For those of you who know me, and know my past work on the web, the idea of me learning PHP may shock you. Why would I do such a thing? I’ve always preferred ASP to PHP and spent a good chunk of last year learning ASP.NET and VB.NET! I just finished building a website that uses ASP.NET exclusively. I may have even spent some time trying to convince you to learn ASP.NET. Well, while I’m not about to throw ASP.NET out the window anytime soon, but I do plan to do my next few projects in PHP … here are a few reasons why:
Reason number 1: MONEY.
I’ve spent the last 8 months working at a non-profit organization (need I say more?). At this organization we have a certain number of computers and software licenses. New computers, or money for new software is nowhere in the foreseeable future. To run ASP.NET, you need a Windows server license and a pretty modern computer to run it on. What do I have available? Well, I think that old Pentium I in the corner will work just fine – install Linux, Apache, PHP and mySQL and it’ll be good to go. No new hardware costs, and no new software costs either (all open-source and freely downloadable).
Reason number 2: STABILITY.
At above mentioned non-profit organization, we have a Windows 2000 Server. It controls pretty much our whole network and is considered the most important computer in the building. It’s also a broken piece of junk! Every time I turn on the monitor, the thing has a whole screen full of errors. Whole sections of the OS don’t work properly anymore and it’s barely alive at all. We’re currently working on moving the network to a new main server, but MS didn’t exactly make that process easy … so we’re about to go insane.
While messing with this (and many other) Windows problem, I suddenly realized something.
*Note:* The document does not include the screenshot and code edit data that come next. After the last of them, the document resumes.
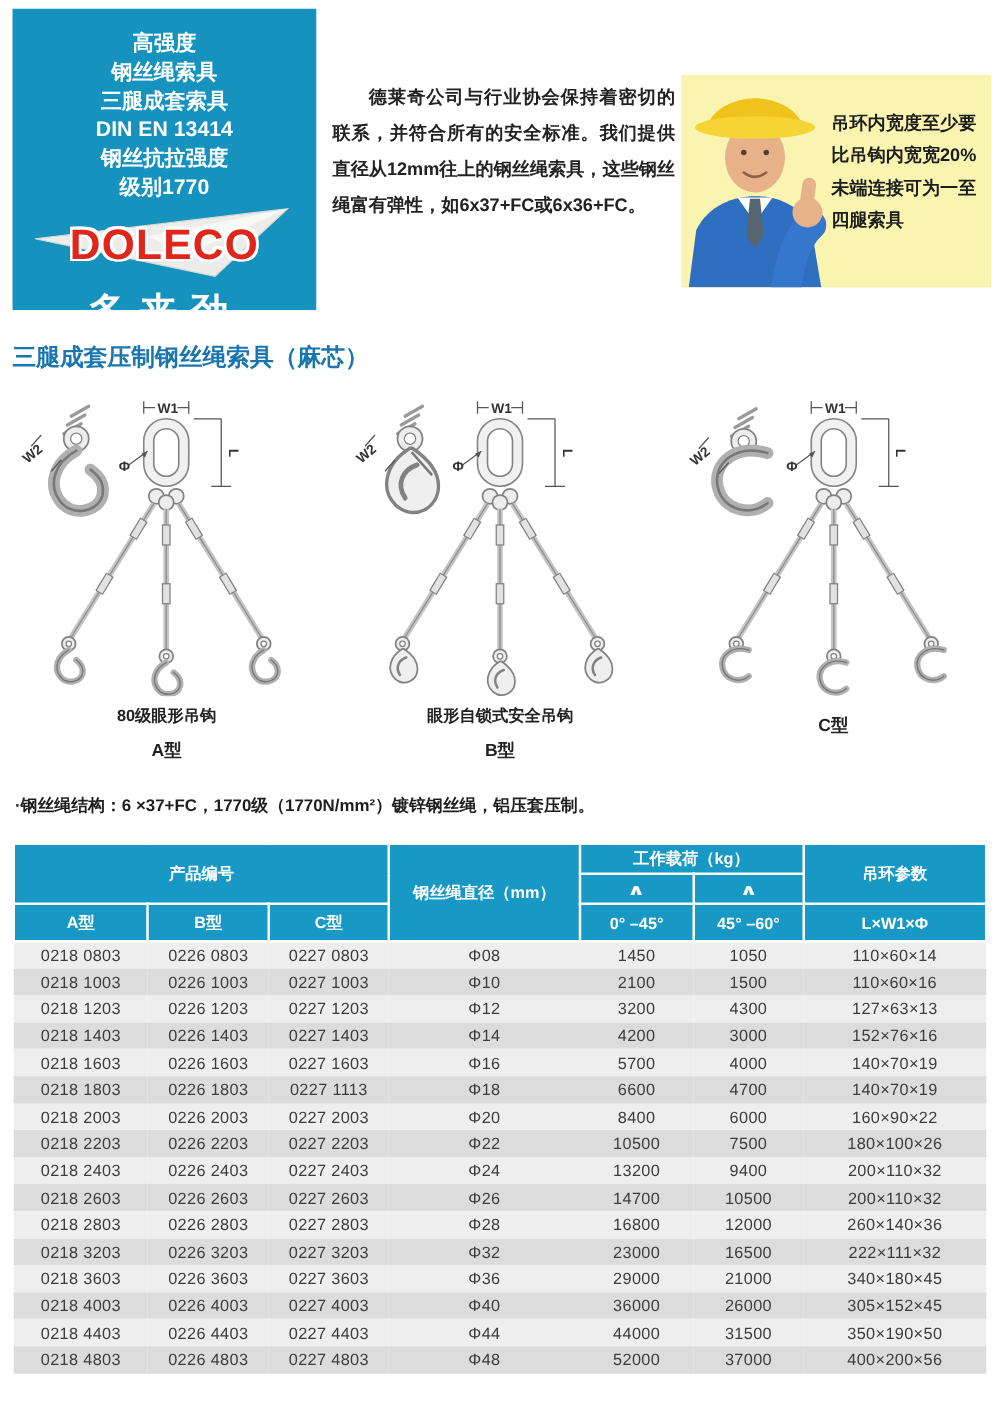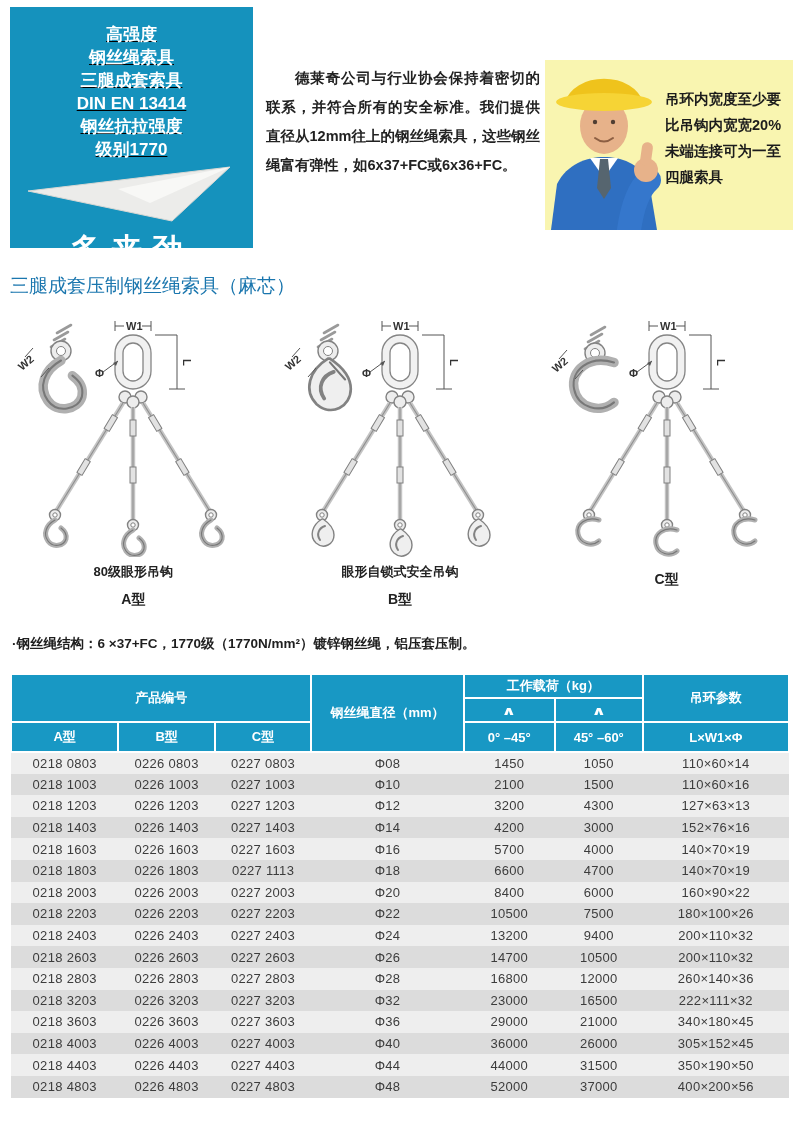--- a/index.html
+++ b/index.html
@@ -13,7 +13,7 @@
   
   .header{position:relative; height:255px;}
   .blue-box{position:absolute; left:10px; top:7px; width:243px; height:241px;
-    background:var(--blue-box); text-align:center; overflow:hidden;text-decoration:underline;}
+    background:var(--blue-box); text-align:center; overflow:hidden;}
   .blue-lines{margin-top:16px; color:#fff; font-weight:bold; font-size:17px; line-height:23px; white-space:pre-line;}
   .logo-wrap{position:relative; width:220px; height:62px; margin:2px auto 0;}
   .logo-tri{position:absolute; left:0; top:0;}

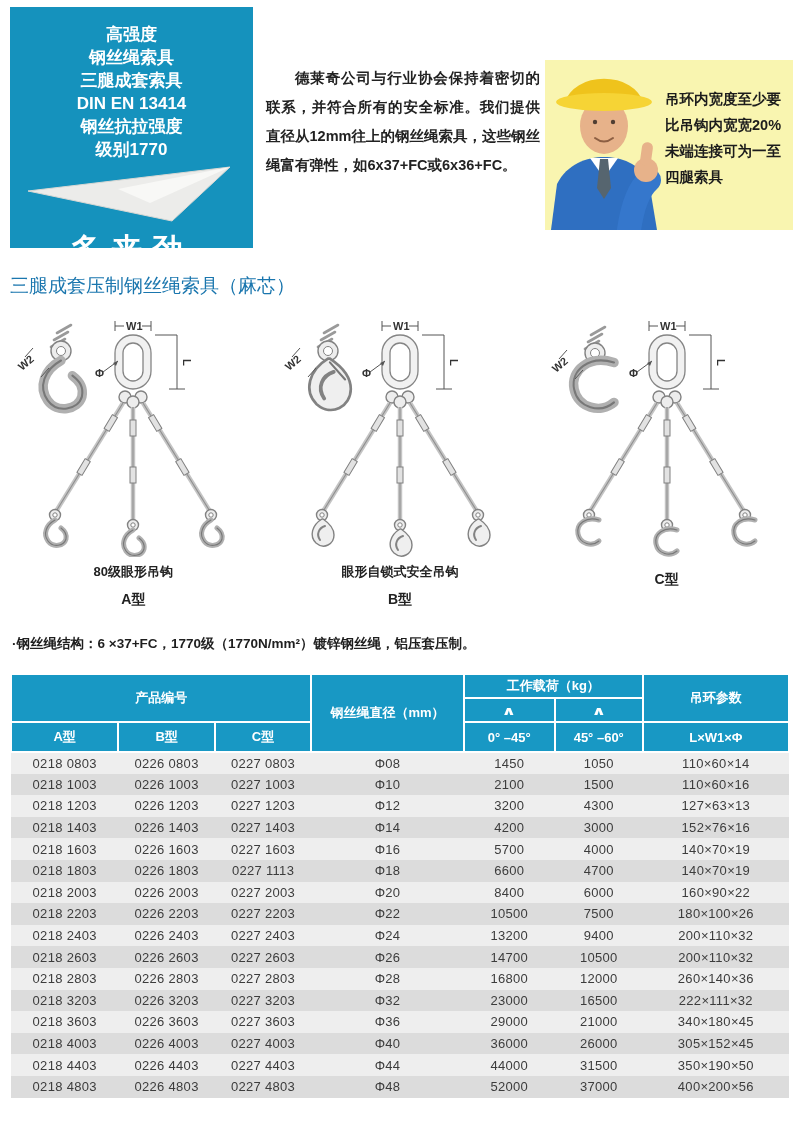--- a/index.html
+++ b/index.html
@@ -87,6 +87,7 @@
         <polygon points="6,28 208,4 150,58" fill="#ececea" stroke="#d8d8d4" stroke-width="1"></polygon>
         <polygon points="96,26 208,4 128,40" fill="#f8f8f6"></polygon>
       </svg>
+      <div class="logo-word">DOLECO</div>
     </div>
     <div class="brand-cn">多来劲</div>
   </div>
You know, we have another very important server in the office, it handles all of our Internet access, logging, firewall, mail server, and a few other tasks. This server sits there and runs day after day without needing any attention. Who knows when the last time was that we actually turned the monitor on? It just works! And guess what, it doesn’t run Windows! Nope, this baby runs FreeBSD, a free (imagine that) UNIX-like operating system similar to Linux. Then I remembered that I used to rent a Linux server where I hosted about 50 domain names for my hosting company. This computer had a whole whopping 16MB of RAM and a pretty slow processor … and it ran Linux. I had the server for over 2 years and only rebooted it about 3 times, and only once because I needed to. Starting to see a pattern? Why on earth did I ever start programing on a MS platform? What was I thinking?
Reason number 3: AVAILABILITY.
This one is pretty simple. ASP.NET runs on Microsoft Windows Servers with IIS 4 or 5 and the .NET Framework. PHP can run pretty much ANYWHERE. It can run on Linux, FreeBSD, Solaris, Mac OS X, many other forms of ??Unix? and, get this, even on Windows! Why should I waste my time developing my skills in languages that tie me to a (not so great) OS?